Many of us live with the constant message that we must help others. Do things for other people. Its seen as an ideal, a value, a goal, and an outcome, all at the same times. Not bad, wrong, or negative, helping others is most often a distraction from the first person we should concentrate on helping: Ourselves. Most often, we don't focus on ourselves because we're addicted to others.

Being addicted to others isn't necessarily codependency, although that plays a large part for many people. Its as if in our desire to change the world we become codependent on society, placing our will and work in social engagement with our communities, neighbors, strangers, and loved ones. We do this before we even acknowledge our need to personally engage within ourselves.

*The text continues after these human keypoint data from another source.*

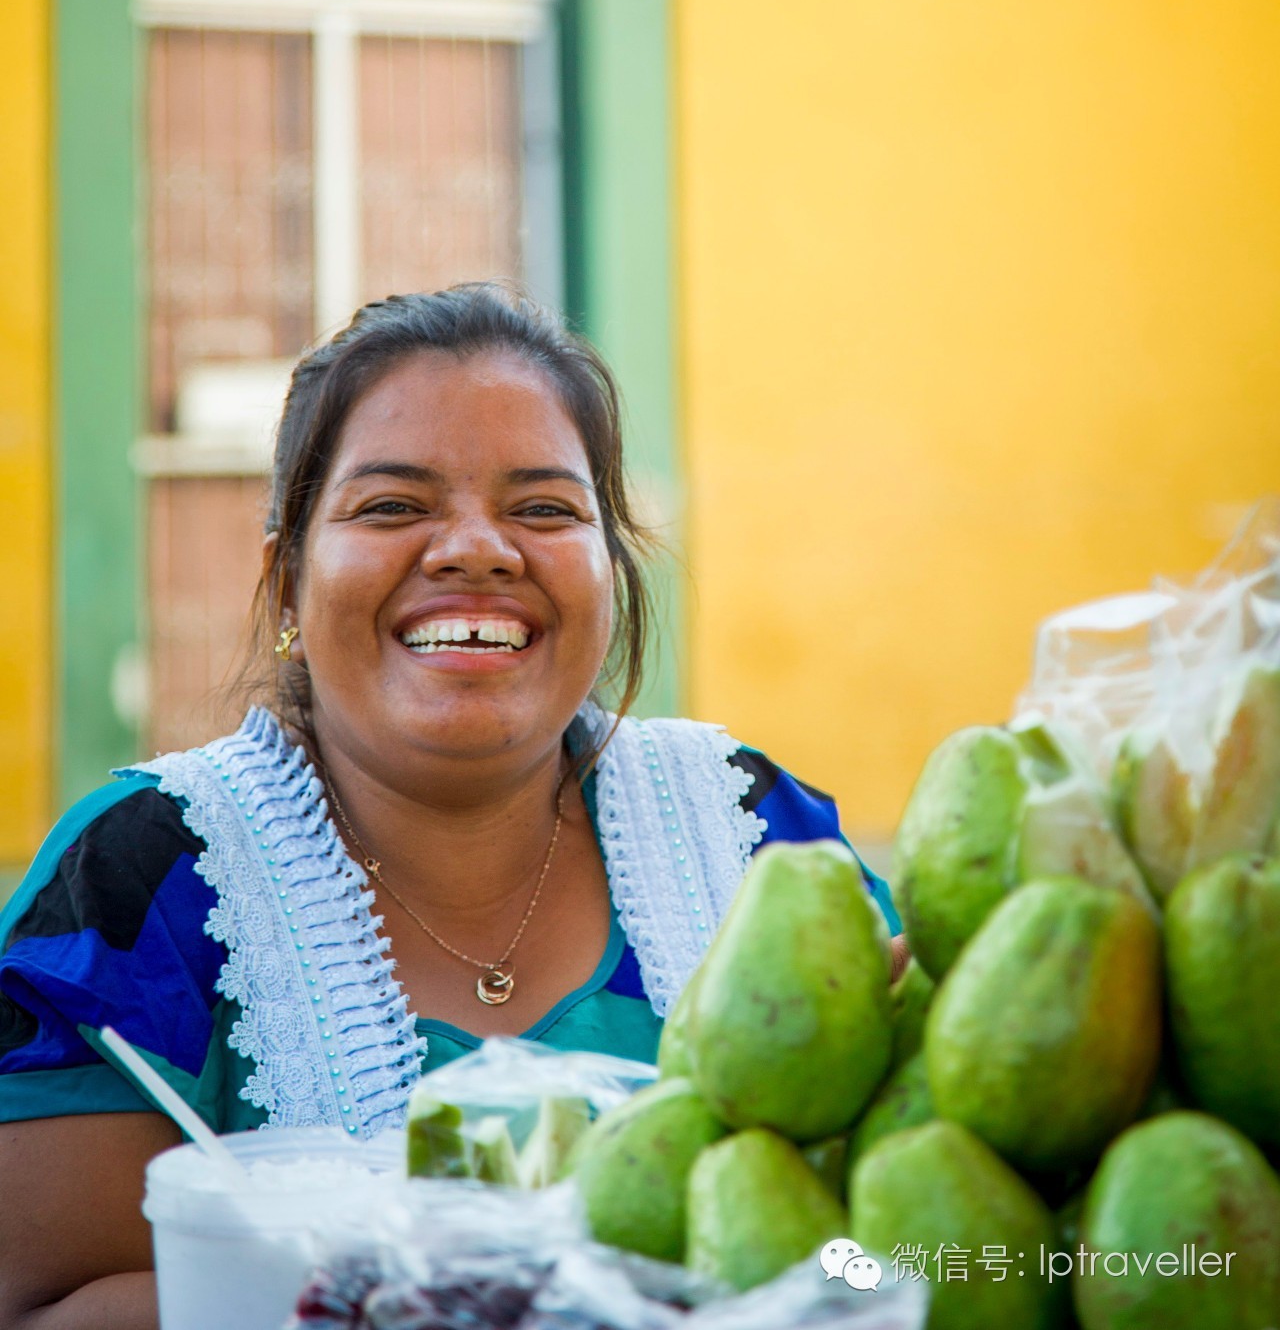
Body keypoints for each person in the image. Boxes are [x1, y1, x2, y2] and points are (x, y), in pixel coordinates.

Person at [0, 284, 901, 1329]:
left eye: (543, 509)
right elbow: (37, 1305)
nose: (476, 549)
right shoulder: (143, 881)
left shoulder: (753, 834)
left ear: (609, 571)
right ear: (286, 577)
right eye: (391, 506)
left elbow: (877, 1251)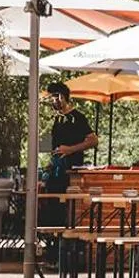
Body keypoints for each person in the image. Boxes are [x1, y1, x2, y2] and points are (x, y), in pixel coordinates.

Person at [40, 83, 98, 227]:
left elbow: (93, 140)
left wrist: (70, 149)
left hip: (71, 170)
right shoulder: (56, 119)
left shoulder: (77, 118)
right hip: (56, 169)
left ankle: (67, 240)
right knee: (52, 206)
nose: (53, 102)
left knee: (67, 207)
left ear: (62, 97)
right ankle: (53, 240)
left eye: (55, 98)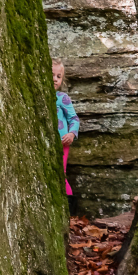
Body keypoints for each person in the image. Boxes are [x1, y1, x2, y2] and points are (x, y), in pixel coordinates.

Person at [52, 58, 80, 213]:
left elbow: (73, 118)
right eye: (52, 74)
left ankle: (69, 209)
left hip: (62, 143)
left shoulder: (62, 97)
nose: (55, 79)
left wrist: (71, 133)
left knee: (60, 173)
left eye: (59, 76)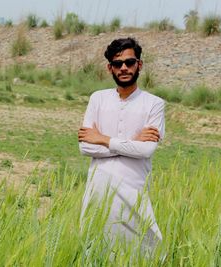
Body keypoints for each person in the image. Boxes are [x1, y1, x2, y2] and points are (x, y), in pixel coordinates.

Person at [78, 37, 165, 253]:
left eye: (130, 62)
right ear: (110, 68)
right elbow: (85, 147)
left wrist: (104, 139)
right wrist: (132, 143)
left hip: (133, 192)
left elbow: (147, 150)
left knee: (146, 252)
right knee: (95, 250)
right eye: (117, 64)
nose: (124, 68)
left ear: (139, 65)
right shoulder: (97, 99)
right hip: (98, 192)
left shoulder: (154, 104)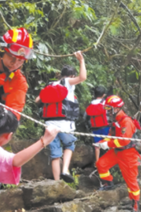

Along the way we become addicted to others by constantly talking, helping, serving, waiting, giving, validating, chattering, and being with others. Over time we become afraid of ourselves. We fear discovering who we really are and what we really stand for in life, and in that fear we turn to others in a never-ending quest for acceptance, guidance, and motivation. Living engaged teaches us that we must begin make those journeys within ourselves, and that the world cannot give us what we don't give ourselves. In the same way, we can't give to other people what we don't give ourselves.

"I want to change the world so I'm going to keep changing me." Take a look inside, and let's live up to what the Mahatma taught us almost 75 years ago. We can do it.